(Records from a collection)
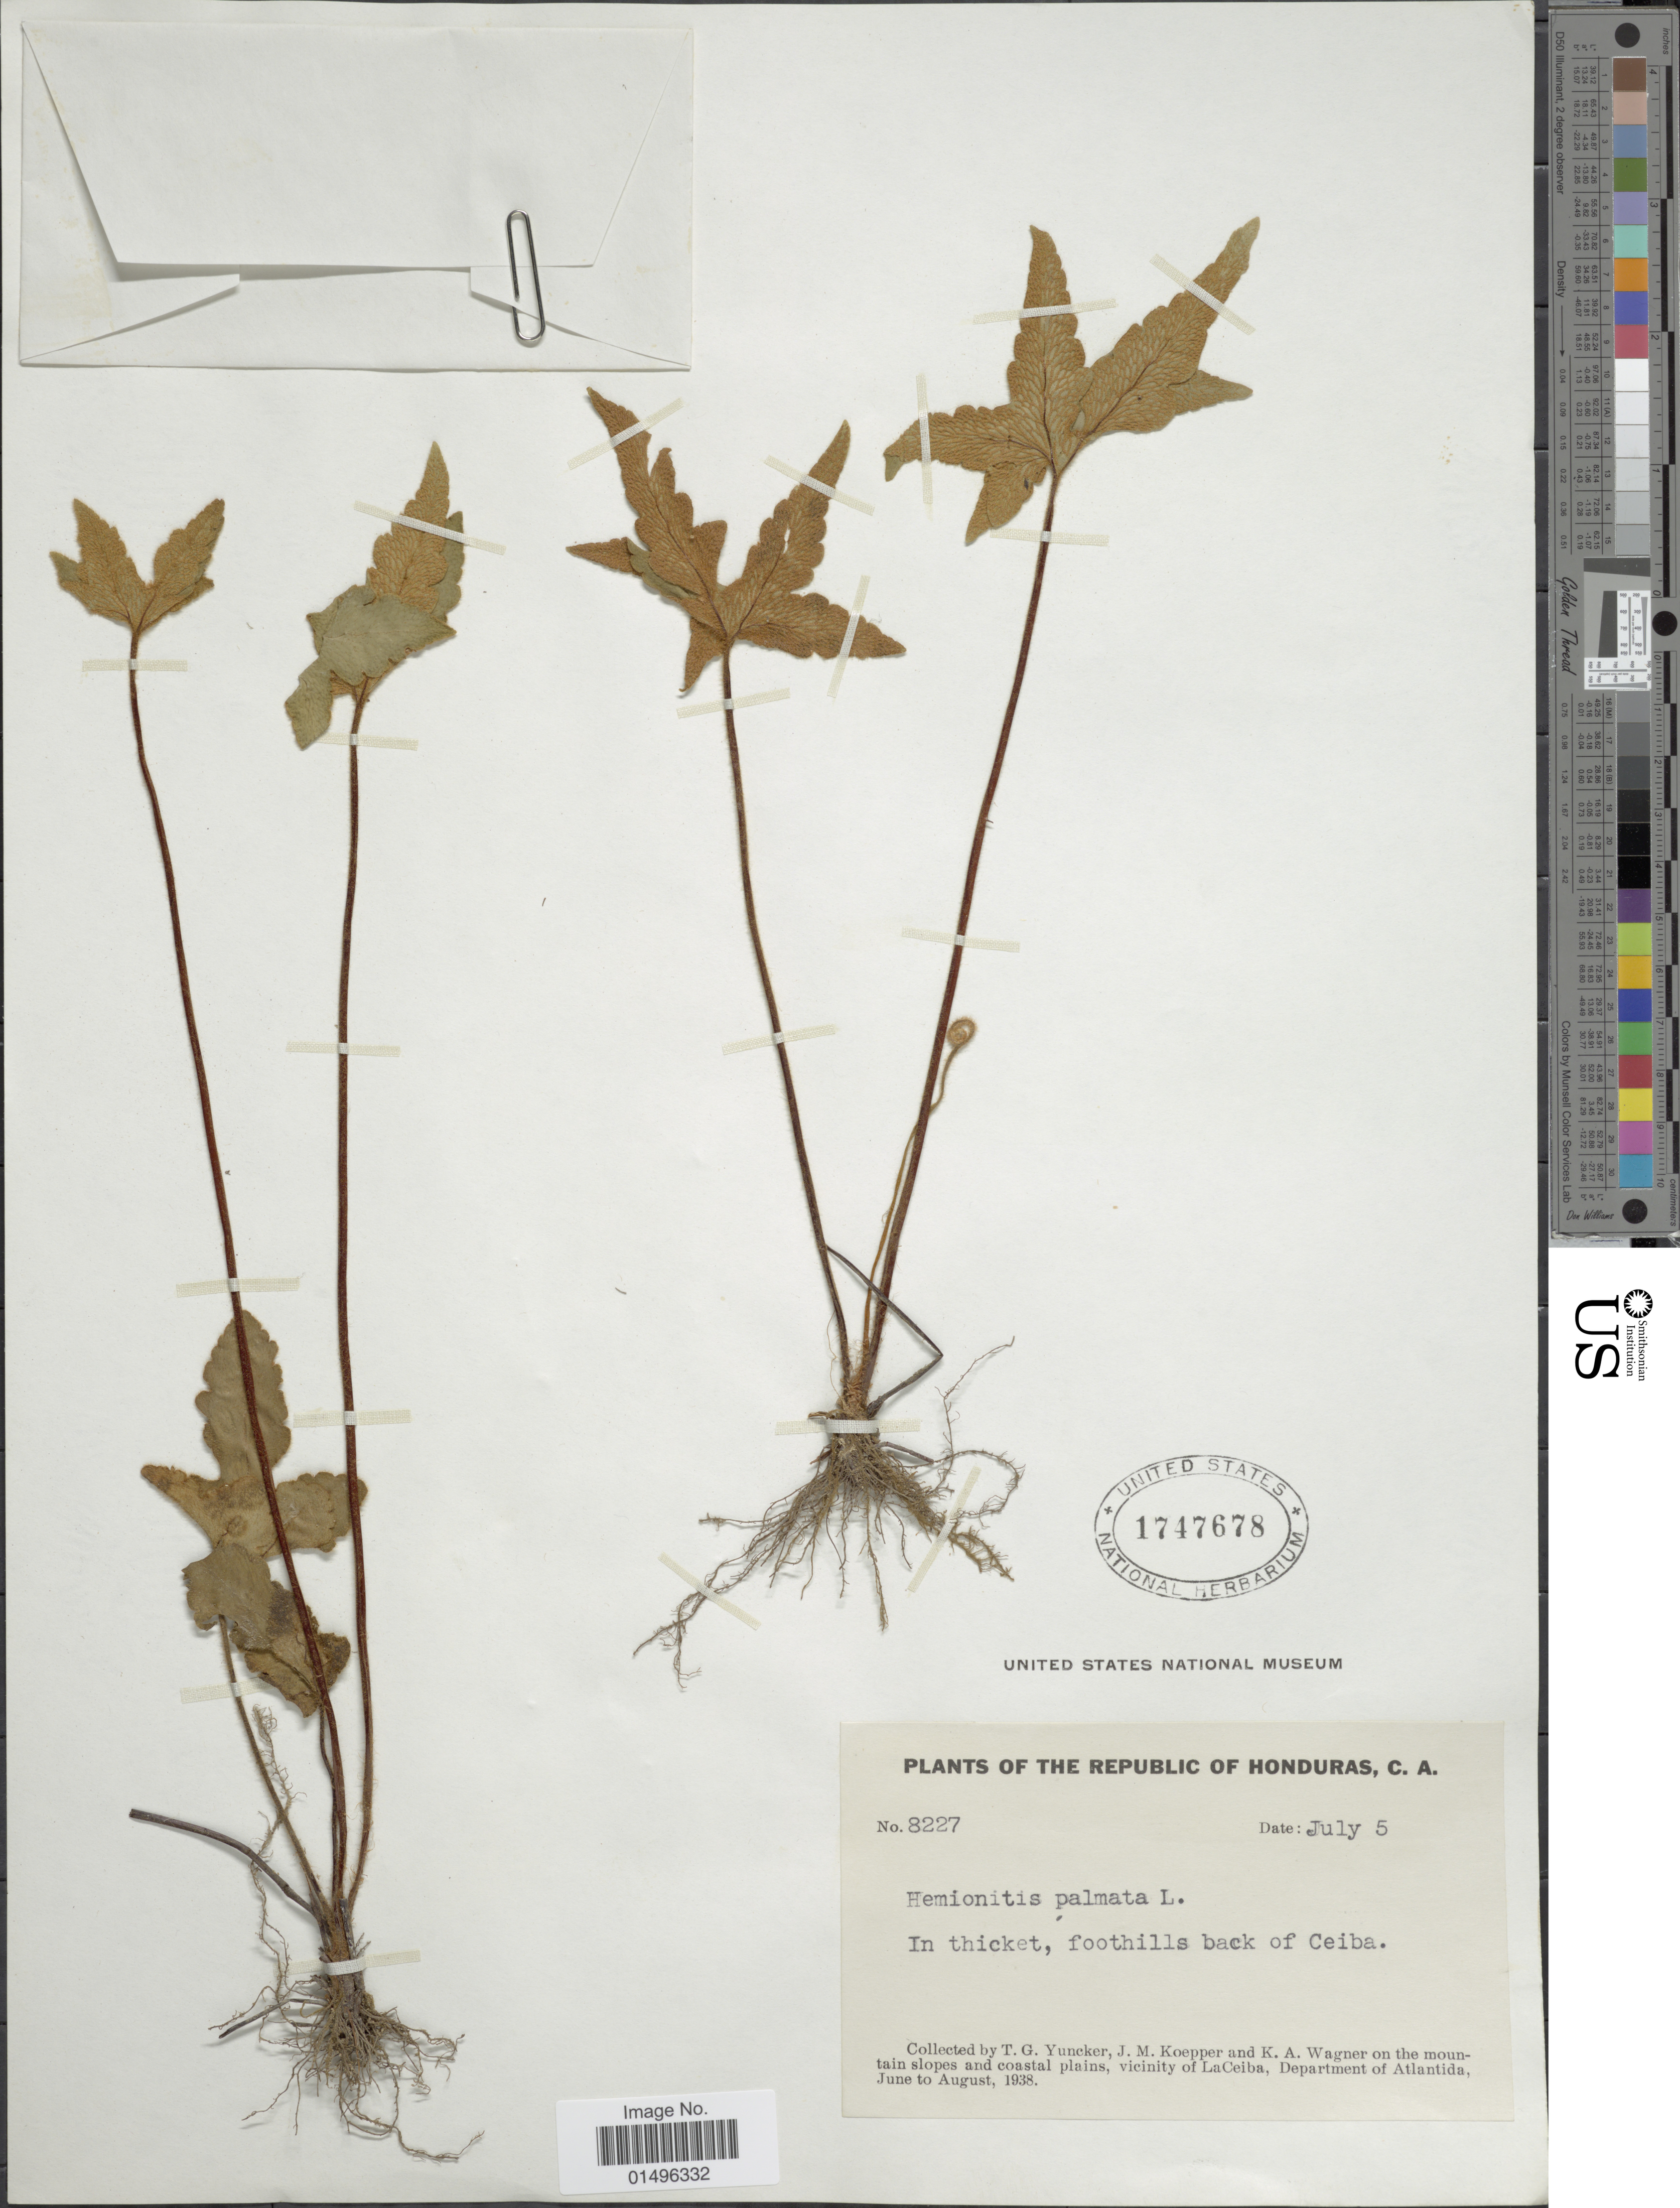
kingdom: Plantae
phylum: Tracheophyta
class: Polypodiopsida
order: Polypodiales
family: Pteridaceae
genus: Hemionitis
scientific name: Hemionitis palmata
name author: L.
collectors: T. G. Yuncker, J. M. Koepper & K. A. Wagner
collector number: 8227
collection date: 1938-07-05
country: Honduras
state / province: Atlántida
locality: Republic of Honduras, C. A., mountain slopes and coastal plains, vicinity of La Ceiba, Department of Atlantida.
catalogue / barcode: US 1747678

**Task instructions:** Copy the lines from the one containing "collection date: 1938-07-05" through the end of the items, switching "locality" to "place" and leaving everything else unchanged.

**Written answer:**
collection date: 1938-07-05
country: Honduras
state / province: Atlántida
place: Republic of Honduras, C. A., mountain slopes and coastal plains, vicinity of La Ceiba, Department of Atlantida.
catalogue / barcode: US 1747678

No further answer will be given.